Histoire et système
Emmanuel le roy ladurie
En 1984, Annie Kriegel publia un livre intitulé « Le Système communiste mondial ». Celui-ci était le fruit d'une réflexion engagée, dès la fin des années 1970, dans le contexte de l'expansion maximale du communisme soviétique. À une interprétation de l'URSS qui considère le phénomène comme spécifiquement russe, Annie Kriegel répondait en proposant son analyse systémique : s'il émanait d'une matrice située en Russie et commandée par l'URSS, le communisme était fondamentalement un système mondial.
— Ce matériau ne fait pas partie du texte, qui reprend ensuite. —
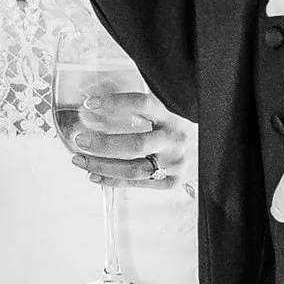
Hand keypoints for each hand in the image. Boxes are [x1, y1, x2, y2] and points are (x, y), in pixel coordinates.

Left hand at [66, 80, 188, 190]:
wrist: (203, 142)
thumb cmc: (169, 124)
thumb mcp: (157, 106)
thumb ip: (130, 103)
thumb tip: (92, 100)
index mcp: (171, 114)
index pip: (143, 104)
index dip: (115, 103)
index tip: (89, 104)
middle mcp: (175, 139)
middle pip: (137, 144)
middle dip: (103, 143)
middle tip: (80, 139)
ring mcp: (176, 163)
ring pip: (134, 169)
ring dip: (102, 165)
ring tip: (79, 159)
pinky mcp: (173, 180)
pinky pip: (137, 183)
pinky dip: (112, 180)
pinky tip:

Vingt-cinq ans plus tard, des historiens se réapproprient la méthode et remettent sur l'établi la notion de système appliquée à l'histoire politique. Comment distinguer l'empire du système ? La synthèse proposée est éclairante, des logiques communes apparaissent, qu'il s'agisse des Bourbons, de l'Empire napoléonien ou même de la démocratie parlementaire. De véritables projets politiques d'envergure sont mis en oeuvre afin de s'assurer une légitimité internationale fondée sur la puissance, la conquête ou les alliances. Construits soit avec patience, soit dans l'urgence du temps, ces projets constituent pourtant autant d'essais politiques infortunés. Mais, à la lecture des contributions, on distingue nettement que la structure est fragile. Selon le temps et le métabolisme politique, la source de la fragilité est soit dans la matrice soit dans la périphérie. Cette différence névralgique, c'est bien ce qui distingue « le système » de « l'empire ». Ce colloque, auquel ont contribué, entre autres, Emmanuel Le Roy Ladurie, Jean-Christian Petitfils, Thierry Lentz, Jean-Jacques Becker, Stéphane Courtois, Gilles Le Béguec, aura permis d'en faire l'utile démonstration.
--
In 1984, Annie Kriegel published a book entitled ‘Le Système communiste mondial'. It was the fruit of a militant reflection at the end of the 1970s, when Soviet communism was at the height of its expansion. Annie Kriegel countered the Russian interpretation of the USSR as a specifically Russian phenomenon by proposing her own systemic analysis: communism may have emanated from a model situated in Russia and directed by the USSR, but it was, fundamentally, a global system. Twenty-five years later, historians have adopted that method and are once more considering the notion of a system applied to political history. How can we distinguish the empire from the system? The synthesis presented here is enlightening common traits appear whether we focus on the Bourbons, the Napoleonic Empire or even parliamentary democracy. Authentic and ambitious political projects are constructed to ensure international legitimacy founded on power, conquest and alliances. They may be constructed with patience or in the urgency of time, but these projects nevertheless represent so many unsuccessful political endeavours. But as we read these contributions, we can clearly see that the structure is fragile. Depending on the period and the political metabolism, the source of the fragility resides either in the matrix itself or the periphery. That key difference is exactly what distinguishes the ‘system' from the ‘empire'. This colloquium, which includes contributions from Emmanuel Le Roy Ladurie, Jean-Christian Petitfils, Thierry Lentz, Jean-Jacques Becker, Stéphane Courtois and Gilles Le Béguec among others, provided an opportunity to make this useful demonstration.